My First Knife.

Here is how the ritual of my first knife played out. It was Christmas Eve, and after opening the rest of my gifts, my dad gave me a small box. He gave it to me with an air of seriousness that one usually reserves for a religious rite.  I opened it carefully; as soon as I saw the Swiss Army logo I knew my time had come. I was a man now. Inside was a gleaming red and chrome Swiss Army Spartan.

My first knife.

My first knife.

“Now remember, be careful with that, it’s very sharp,” my father said, beaming with pride (and “Jim Beaming” as well). “Don’t cut anything you shouldn’t, especially yourself.”

“I will, father, and I will keep your trap lines running all winter.”  Did I mention our family teaches sarcasm at a young age?

First pocket knives are magical for boys, it’s often the first legitimately dangerous thing you are trusted with by the grownups. You feel like you’re about to grow a full beard any second, once they trust you with a knife. My knife felt like it vibrated with some life force of its own. The knife wanted to be useful, it would make me useful.

I immediately began a desperate search for legitimate uses for my knife. Short of opening the mail around the house though, there is not much call for a 10 year old with a razor sharp pocket knife. It just seemed cruel; I was always at the ready but, for some reason, no one needed a piece of rope cut, or a box opened, or a fish gutted. There was even a pair of screw drivers and a can opener on the thing but every time a screw needed turning or a can opening, someone had the proper tool already out by the time I wandered by.

> Entries supplied

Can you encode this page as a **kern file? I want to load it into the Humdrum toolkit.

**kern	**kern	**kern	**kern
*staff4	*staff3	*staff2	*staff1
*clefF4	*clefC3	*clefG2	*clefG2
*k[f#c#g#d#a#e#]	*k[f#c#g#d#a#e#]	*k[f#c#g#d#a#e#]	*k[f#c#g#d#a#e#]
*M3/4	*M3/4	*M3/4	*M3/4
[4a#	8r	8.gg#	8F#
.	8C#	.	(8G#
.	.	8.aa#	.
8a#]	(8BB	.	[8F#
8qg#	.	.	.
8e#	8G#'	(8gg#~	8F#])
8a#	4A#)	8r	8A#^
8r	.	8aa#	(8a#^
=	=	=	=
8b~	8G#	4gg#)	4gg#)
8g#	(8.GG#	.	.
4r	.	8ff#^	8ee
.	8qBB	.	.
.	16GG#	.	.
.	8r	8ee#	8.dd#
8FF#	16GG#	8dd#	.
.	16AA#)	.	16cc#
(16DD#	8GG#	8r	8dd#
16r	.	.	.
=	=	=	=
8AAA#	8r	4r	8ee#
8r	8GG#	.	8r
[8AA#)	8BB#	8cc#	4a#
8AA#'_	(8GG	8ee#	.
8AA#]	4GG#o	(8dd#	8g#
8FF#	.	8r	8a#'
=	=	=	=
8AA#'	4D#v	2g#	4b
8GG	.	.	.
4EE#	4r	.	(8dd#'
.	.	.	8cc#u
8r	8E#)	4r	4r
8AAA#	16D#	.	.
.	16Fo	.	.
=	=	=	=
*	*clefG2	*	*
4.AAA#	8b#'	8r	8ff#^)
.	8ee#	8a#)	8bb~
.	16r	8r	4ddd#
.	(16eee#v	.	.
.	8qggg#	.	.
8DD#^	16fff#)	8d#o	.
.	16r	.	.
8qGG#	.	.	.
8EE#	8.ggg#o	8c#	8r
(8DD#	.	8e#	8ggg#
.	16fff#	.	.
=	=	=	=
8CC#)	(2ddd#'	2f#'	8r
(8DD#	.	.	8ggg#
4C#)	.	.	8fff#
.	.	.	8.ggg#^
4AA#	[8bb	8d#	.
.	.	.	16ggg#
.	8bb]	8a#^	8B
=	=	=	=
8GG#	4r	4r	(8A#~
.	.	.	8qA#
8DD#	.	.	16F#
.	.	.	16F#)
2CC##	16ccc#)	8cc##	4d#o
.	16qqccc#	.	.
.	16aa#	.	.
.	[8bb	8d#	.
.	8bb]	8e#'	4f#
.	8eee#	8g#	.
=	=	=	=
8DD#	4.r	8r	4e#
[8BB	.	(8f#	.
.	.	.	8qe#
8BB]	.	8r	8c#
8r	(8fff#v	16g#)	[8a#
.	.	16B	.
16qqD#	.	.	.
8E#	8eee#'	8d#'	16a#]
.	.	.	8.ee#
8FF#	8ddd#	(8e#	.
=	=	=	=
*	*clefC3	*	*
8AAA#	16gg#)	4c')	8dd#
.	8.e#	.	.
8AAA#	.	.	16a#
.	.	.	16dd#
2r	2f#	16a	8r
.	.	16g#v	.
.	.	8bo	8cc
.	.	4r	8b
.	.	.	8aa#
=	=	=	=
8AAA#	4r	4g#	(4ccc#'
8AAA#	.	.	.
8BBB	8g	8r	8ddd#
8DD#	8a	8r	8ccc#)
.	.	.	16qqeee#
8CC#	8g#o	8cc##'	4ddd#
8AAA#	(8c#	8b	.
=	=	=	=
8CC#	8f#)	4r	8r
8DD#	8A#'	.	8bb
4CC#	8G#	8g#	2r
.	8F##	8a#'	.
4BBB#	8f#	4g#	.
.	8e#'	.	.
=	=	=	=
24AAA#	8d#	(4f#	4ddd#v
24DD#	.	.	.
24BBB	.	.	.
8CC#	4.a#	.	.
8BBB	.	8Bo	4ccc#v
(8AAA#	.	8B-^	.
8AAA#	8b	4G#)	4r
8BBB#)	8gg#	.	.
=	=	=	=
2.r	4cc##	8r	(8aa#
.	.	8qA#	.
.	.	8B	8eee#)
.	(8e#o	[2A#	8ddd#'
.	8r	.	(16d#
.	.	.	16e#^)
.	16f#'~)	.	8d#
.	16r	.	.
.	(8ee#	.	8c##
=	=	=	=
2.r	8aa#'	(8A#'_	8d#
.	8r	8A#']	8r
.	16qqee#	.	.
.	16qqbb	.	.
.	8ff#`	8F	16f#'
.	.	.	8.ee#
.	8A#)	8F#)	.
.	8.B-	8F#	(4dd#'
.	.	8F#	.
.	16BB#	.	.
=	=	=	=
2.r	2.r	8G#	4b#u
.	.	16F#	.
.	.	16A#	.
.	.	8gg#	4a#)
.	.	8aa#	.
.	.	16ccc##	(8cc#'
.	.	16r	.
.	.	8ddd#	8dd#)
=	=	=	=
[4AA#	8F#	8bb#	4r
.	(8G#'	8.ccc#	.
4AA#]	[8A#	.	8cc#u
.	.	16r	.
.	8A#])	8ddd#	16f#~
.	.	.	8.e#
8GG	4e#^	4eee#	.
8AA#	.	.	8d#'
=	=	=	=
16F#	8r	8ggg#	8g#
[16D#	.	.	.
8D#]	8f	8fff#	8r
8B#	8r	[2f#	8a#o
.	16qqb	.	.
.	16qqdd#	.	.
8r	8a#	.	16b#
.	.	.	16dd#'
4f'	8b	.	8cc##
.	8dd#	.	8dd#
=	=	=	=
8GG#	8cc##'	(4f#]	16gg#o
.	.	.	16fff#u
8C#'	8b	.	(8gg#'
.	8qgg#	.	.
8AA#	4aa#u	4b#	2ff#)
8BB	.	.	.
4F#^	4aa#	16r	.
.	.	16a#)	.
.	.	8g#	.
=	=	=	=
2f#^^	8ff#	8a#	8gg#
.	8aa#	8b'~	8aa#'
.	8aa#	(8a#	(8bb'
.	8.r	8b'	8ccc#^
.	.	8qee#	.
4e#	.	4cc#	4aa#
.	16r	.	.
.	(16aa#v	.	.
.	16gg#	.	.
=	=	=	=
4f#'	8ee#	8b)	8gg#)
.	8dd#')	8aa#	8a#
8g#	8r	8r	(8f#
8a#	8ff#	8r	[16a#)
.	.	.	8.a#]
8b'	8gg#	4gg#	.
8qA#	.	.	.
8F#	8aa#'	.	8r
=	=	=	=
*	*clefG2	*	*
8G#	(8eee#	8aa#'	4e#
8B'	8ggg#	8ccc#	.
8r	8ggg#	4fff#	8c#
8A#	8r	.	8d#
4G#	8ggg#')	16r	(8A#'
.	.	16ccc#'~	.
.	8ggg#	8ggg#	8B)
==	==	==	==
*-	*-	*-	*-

> What is needed
In the essay about a boy's first pocket knife, what knife was inside the small box?

> Solution
A gleaming red and chrome Swiss Army Spartan.